The terms and conditions of the convertible bonds and bonds with warrants may provide for an unconditional or conditional conversion obligation at the end of the term or at a different point in time, which can also be determined by a future event, still uncertain at the time of issue, and stipulate the conversion price if the conversion obligation occurs in deviation from the conversion price when the conversion right is exercised. The terms and conditions may further stipulate the right of the Company to grant holders of convertible bonds and bonds with warrants at maturity or at any prior time, either in whole or in part, in lieu of the payment of the due sum, shares of the Company (Company's right to substitute).
The terms and conditions may entitle the Company to settle in cash, either in part or in whole, any difference between the nominal amount or the issue price of the convertible bond or bond with warrant and the result obtained from multiplying the exchange ratio and a price of the shares to be determined within a period before or at the time of the mandatory exchange. The determined price is subject to the lower limit of the conversion price pursuant to lit. ee).

▶ _Data records_:
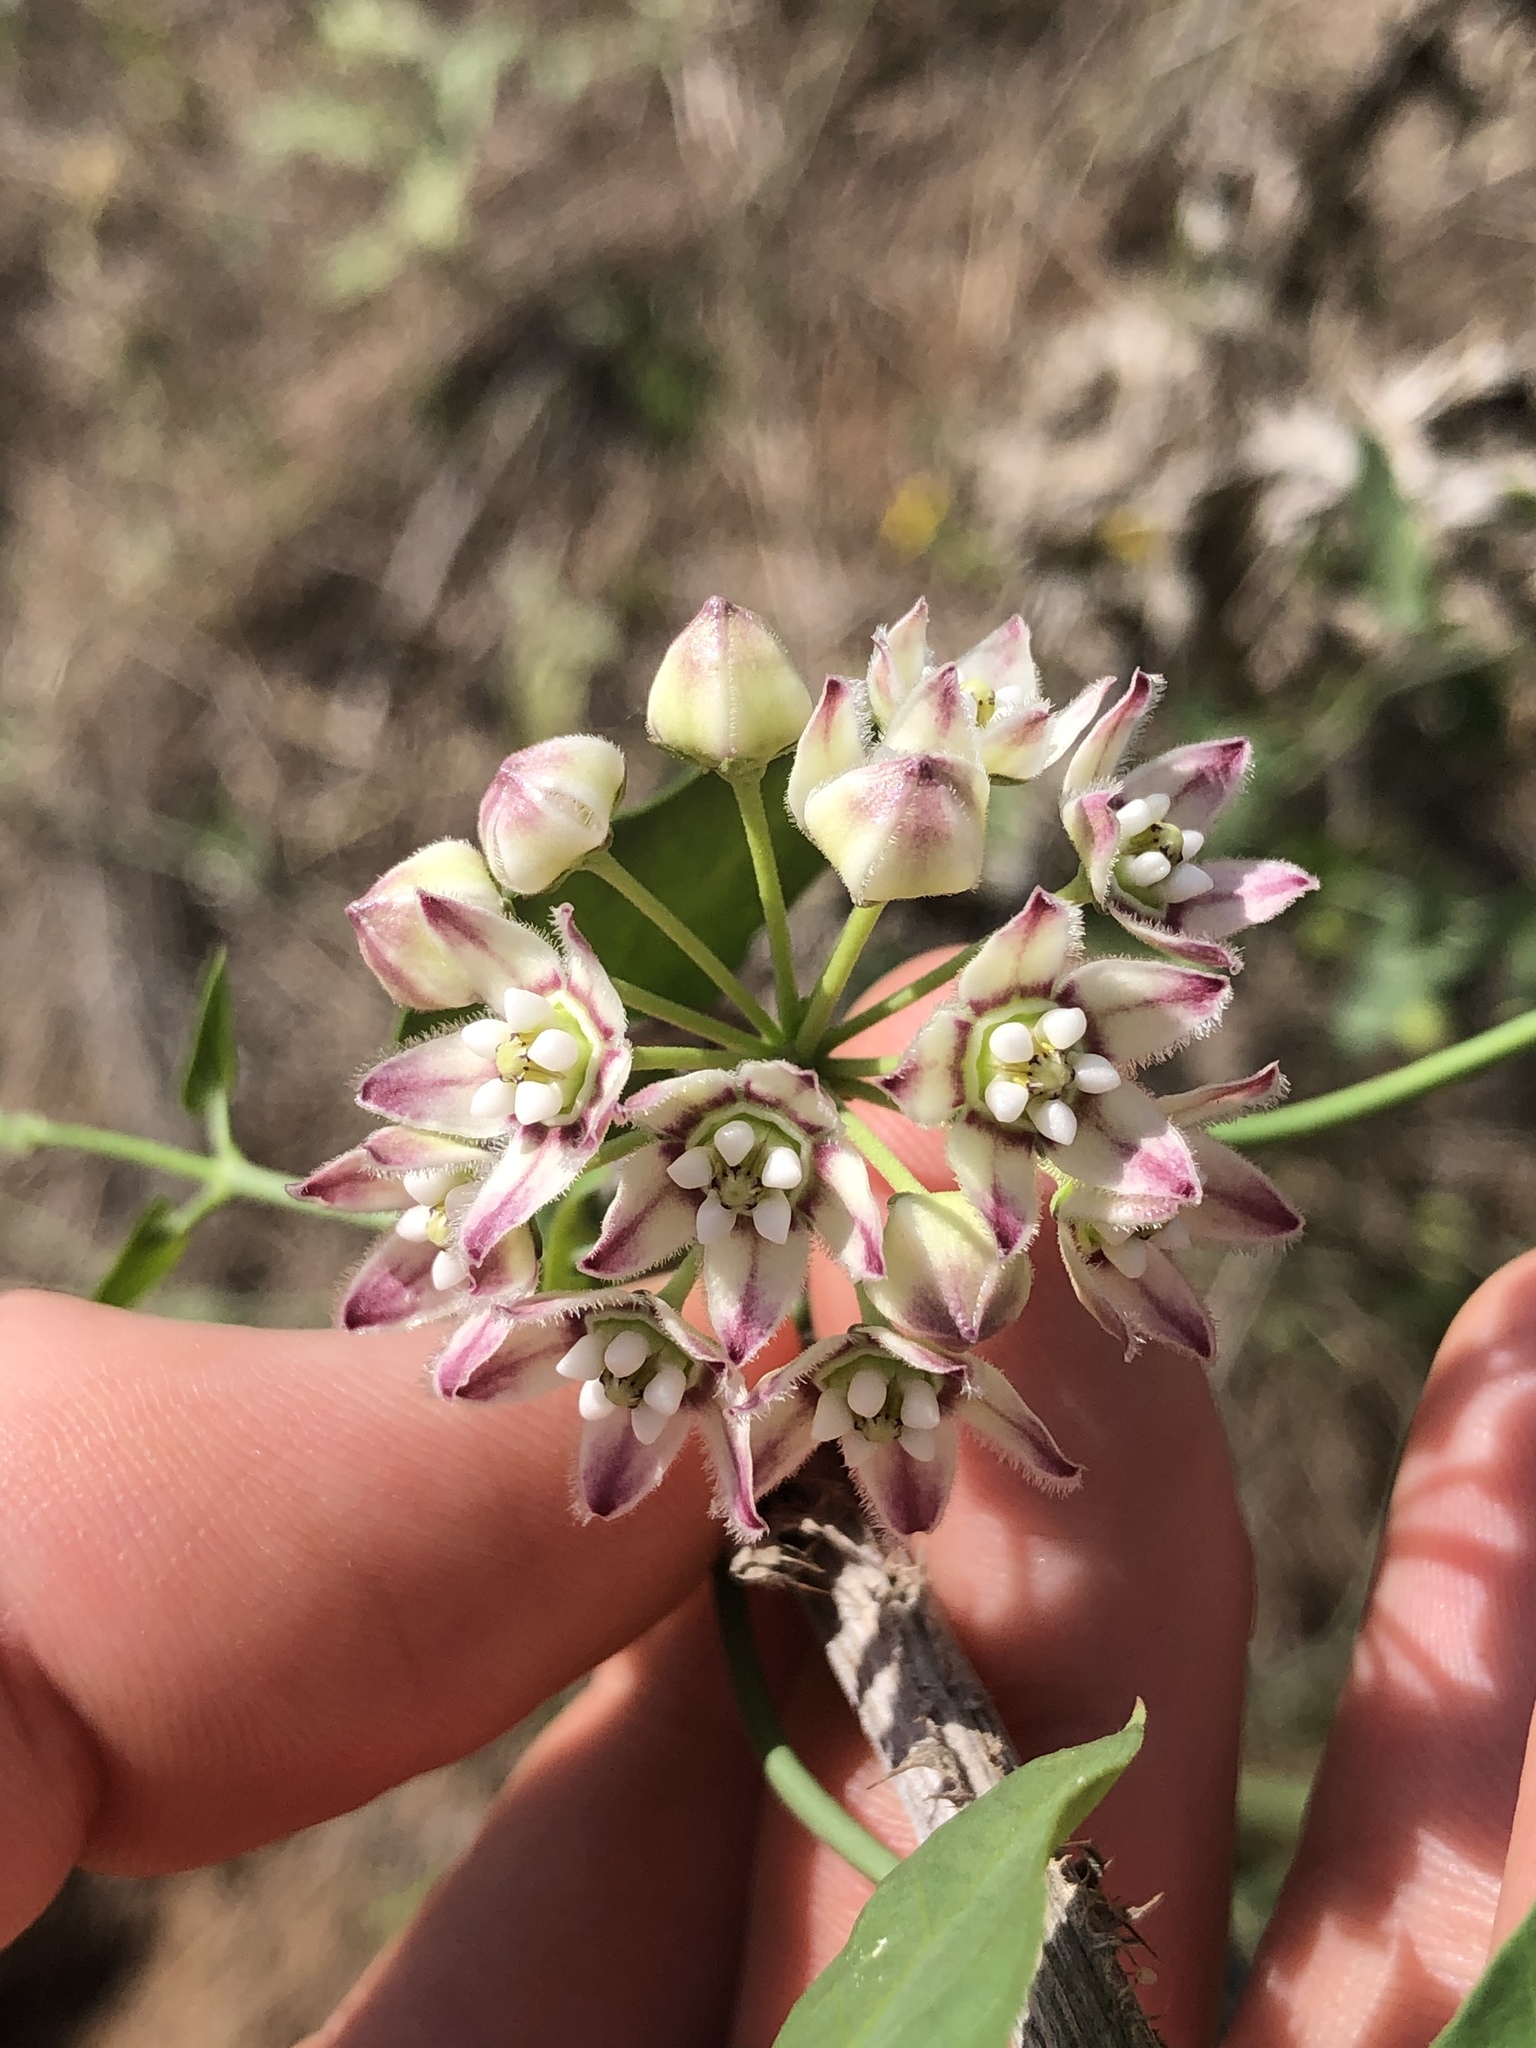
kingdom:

---

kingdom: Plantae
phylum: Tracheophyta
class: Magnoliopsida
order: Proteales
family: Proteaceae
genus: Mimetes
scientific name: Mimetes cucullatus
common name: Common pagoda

==

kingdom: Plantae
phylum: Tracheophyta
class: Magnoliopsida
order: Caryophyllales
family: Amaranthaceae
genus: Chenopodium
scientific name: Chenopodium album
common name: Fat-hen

▶ _Tasks to complete_:
a) Reproduce word for word the part of the convertible bonds passage from "The terms and conditions may entitle" up to and including "to lit. ee).".
b) Extend the passage on convertible bonds and bonds with warrants, picking up after its last sentence.

▶ _The results_:
a)
The terms and conditions may entitle the Company to settle in cash, either in part or in whole, any difference between the nominal amount or the issue price of the convertible bond or bond with warrant and the result obtained from multiplying the exchange ratio and a price of the shares to be determined within a period before or at the time of the mandatory exchange. The determined price is subject to the lower limit of the conversion price pursuant to lit. ee).

b)
dd) Option right
If bonds with warrants are issued, one or more warrants shall be attached to each bond with warrants, entitling the bearer to purchase shares of the Company pursuant to the terms and conditions of the warrants to be more closely defined by the Management Board. The pro rata amount in the share capital of the shares to be issued per bond with warrants may not exceed the nominal amount of the bond with warrants. The terms and conditions may also stipulate that the number of shares to be subscribed on exercising the option rights is variable. The terms and conditions of the bonds with warrants may stipulate that the option price can also be paid by means of transferring bonds with warrants (part-exchange) and where applicable by making an additional cash payment.
ee) Conversion/option price
The conversion or option price, as applicable, per share must be equal to either at least 50% of the average closing price of shares of Allianz SE in the Xetra-trading system (or any comparable successor system of the Frankfurt Stock Exchange) over the ten trading days preceding the day on which the Management Board resolves to issue the convertible bonds and bonds with warrants or, where a subscription right is granted, at least 50% of the average closing price of Allianz SE shares in the Xetra-trading system (or any comparable successor system of the Frankfurt Stock Exchange) over the subscription period, with the exception of the subscription period days required so that the conversion or option price pursuant to § 186 (2) AktG can be announced in due time.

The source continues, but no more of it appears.